As an engineer that has taken many data samples of various things that are hardware and/or software, I've found that it is difficult to resolve differences of 5% or so accurately. I think therefore, that expecting polls to resolve 5% differences in political polls is silly. What polls can show is trends. A few of them are good enough and unbiased enough to show trends. Most of the time trends can be related to events. I didn't vote in this poll, no point in it.
Depends on the poll. Loaded/fixed selections are the most obvious, then there's the selection of people who are contacted. I can't imagine it would be too damn difficult to primarily target a specific demographic who is most likely to vote the way one wants in order to get their numbers up. For all we know, there's probably a room somewhere in Virginia full of chimps trained to write random numbers on dry erase boards, and whatever they come up with is that weeks poll results.
Last edited by Surtr; 09-18-12 at 12:16 AM.
I love the NSA. It's like having a secret fan-base you will never see, but they're there, watching everything you write and it makes me feel all warm and fuzzy inside knowing that I may be some person's only form of unconstitutional entertainment one night.
In most cases I say no.
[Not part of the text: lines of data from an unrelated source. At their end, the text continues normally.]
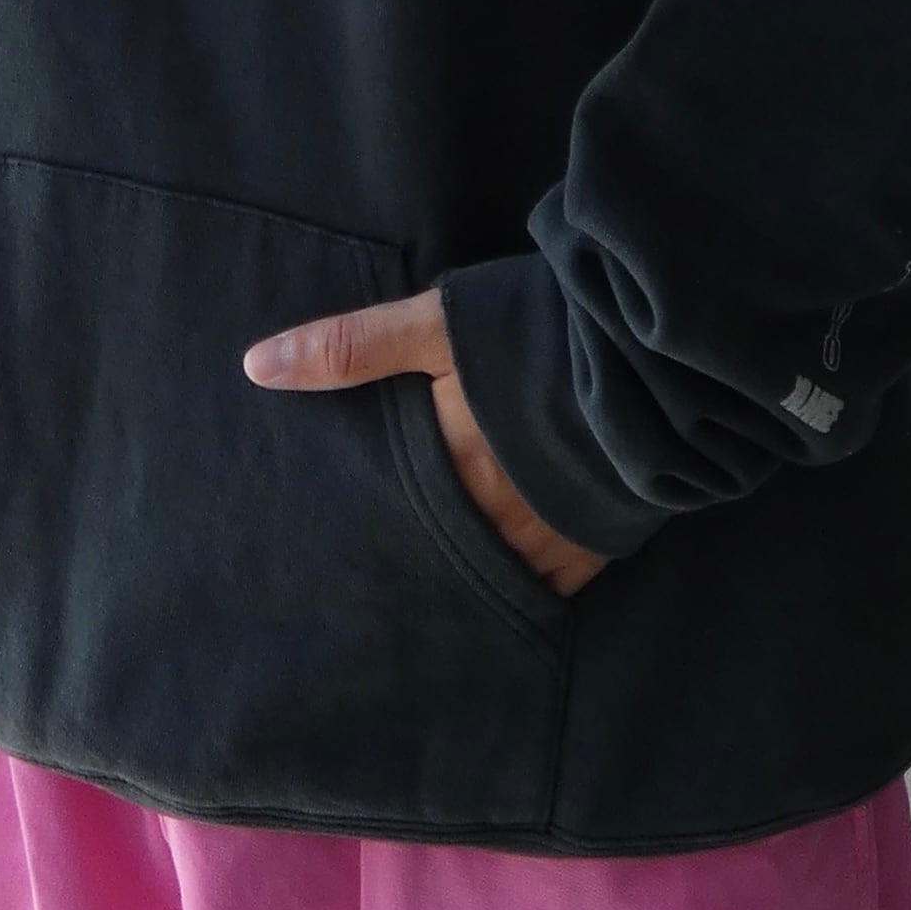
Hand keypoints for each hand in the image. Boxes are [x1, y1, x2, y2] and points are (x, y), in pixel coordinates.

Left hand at [243, 287, 612, 596]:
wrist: (655, 355)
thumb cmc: (539, 333)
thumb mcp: (439, 326)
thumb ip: (351, 348)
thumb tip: (255, 367)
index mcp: (447, 469)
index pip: (388, 522)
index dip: (361, 539)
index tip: (331, 557)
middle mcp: (491, 520)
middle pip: (437, 558)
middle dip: (411, 566)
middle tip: (377, 582)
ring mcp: (547, 540)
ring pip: (489, 577)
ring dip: (467, 575)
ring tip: (440, 582)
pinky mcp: (596, 544)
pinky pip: (548, 583)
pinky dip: (526, 579)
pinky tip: (509, 574)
In some cases I wonder if they are while trying the give the pollster the benefit of the doubt. Its really odd, for example when one pollster out of numerous ones consistently give one candidate higher numbers. Or when a website that gives the averages of all polls waits about a week to include one poll from a hugely significant media outlet seemingly waiting for other polls to drop a little so that their average doesn't bring up one side's numbers too much.
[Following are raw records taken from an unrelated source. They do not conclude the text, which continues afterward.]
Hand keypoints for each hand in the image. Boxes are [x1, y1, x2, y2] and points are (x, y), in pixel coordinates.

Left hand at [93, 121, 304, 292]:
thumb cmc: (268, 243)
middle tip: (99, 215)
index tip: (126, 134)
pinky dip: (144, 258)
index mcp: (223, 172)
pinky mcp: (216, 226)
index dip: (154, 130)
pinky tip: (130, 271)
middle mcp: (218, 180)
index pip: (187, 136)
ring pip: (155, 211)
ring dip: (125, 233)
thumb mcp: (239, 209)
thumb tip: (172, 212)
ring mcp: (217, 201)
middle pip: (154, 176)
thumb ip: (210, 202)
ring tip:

I also think if its happening, they're only hurting their own credibility when the election occurs and setting both themselves and the audience their trying to give false hope for disappointment.
Now that I'm thinking of it I recall there was some deliberate shenanigans going on on election day 2000 in one state. A dishonest activist pollster reported to the media that one side was doing better than expected in the exit polls in that state. Then when that candidate lost that state big time later that night, they had egg all over their faces and were very disappointed.
Having opinions all over the map is a good sign of a person capable of autonomous thinking. Felix -2011
I find it best to just ignore polls as they are always inaccurate.
We went from a historic shift in turnout and voting demographics in 2008 to a complete turnaround in 2010. The fact is, nobody knows what the demographics and turnout are going to look like this year. The various polling companies are making their best guesses in creating samples, and yes the liberal ones are probably estimating a little liberal, and conservative ones conservative. As always, the most accurate polls are probably the ones that aggregate those from several different companies.
But I don't think any of them are trying to push an agenda. A polling company that is inaccurate doesn't seem likely to last very long. I don't think polls effect momentum as much as they simply start a conversation going. But in presidential campaigns, the conversation is already going, and the stakes are high. I don't think presidential polling has much of an effect on election outcomes.
Last edited by Camer☑n; 09-22-12 at 10:49 AM.
(avatar by Thomas Nast)
This poll is most definitely skewed.
I think far more problematic is the electoral college and the media that reports the election over the minute the polls close. Takes the fun and legitimacy right out of the whole thing.